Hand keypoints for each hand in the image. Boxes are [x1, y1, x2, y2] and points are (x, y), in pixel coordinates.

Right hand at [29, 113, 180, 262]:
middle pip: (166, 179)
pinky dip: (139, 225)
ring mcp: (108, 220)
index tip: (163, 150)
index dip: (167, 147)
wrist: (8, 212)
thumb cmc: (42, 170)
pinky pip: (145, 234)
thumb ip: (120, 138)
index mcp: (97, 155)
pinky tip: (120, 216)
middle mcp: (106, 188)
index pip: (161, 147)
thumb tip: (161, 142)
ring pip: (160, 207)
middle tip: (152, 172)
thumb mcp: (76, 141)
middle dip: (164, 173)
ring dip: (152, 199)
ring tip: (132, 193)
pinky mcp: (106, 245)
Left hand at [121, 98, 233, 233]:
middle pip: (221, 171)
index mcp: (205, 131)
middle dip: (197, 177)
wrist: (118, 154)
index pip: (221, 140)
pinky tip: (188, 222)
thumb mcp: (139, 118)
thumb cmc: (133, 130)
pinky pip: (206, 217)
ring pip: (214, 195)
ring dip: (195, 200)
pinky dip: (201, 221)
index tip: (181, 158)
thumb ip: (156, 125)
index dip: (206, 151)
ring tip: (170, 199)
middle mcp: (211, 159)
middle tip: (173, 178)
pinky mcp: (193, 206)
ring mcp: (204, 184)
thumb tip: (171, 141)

* [PROMPT]
Write out each entry once more, exactly as it was given.

* [WRITTEN RESPONSE]
Hand keypoints for each hand in the image. Boxes are [x1, y1, x2, y2] and points are (x, y), in pixel coordinates.

Right hand at [29, 113, 180, 262]:
middle pip: (166, 179)
pinky dip: (139, 225)
ring mcp: (108, 220)
index tip: (163, 150)
index dip: (167, 147)
wrist: (8, 212)
thumb cmc: (42, 170)
pinky pip: (145, 234)
thumb ip: (120, 138)
index mcp: (97, 155)
pinky tip: (120, 216)
middle mcp: (106, 188)
index pip: (161, 147)
thumb tip: (161, 142)
ring pip: (160, 207)
middle tip: (152, 172)
thumb mcp: (76, 141)
middle dip: (164, 173)
ring dip: (152, 199)
ring tip: (132, 193)
pinky mcp: (106, 245)
Left hand at [121, 98, 233, 233]:
middle pip: (221, 171)
index mcp: (205, 131)
middle dip: (197, 177)
wrist: (118, 154)
index pip: (221, 140)
pinky tip: (188, 222)
thumb mcp: (139, 118)
thumb cmc: (133, 130)
pinky pip: (206, 217)
ring pip: (214, 195)
ring dip: (195, 200)
pinky dip: (201, 221)
index tip: (181, 158)
thumb ip: (156, 125)
index dip: (206, 151)
ring tip: (170, 199)
middle mcp: (211, 159)
middle tip: (173, 178)
pinky mcp: (193, 206)
ring mcp: (204, 184)
thumb tip: (171, 141)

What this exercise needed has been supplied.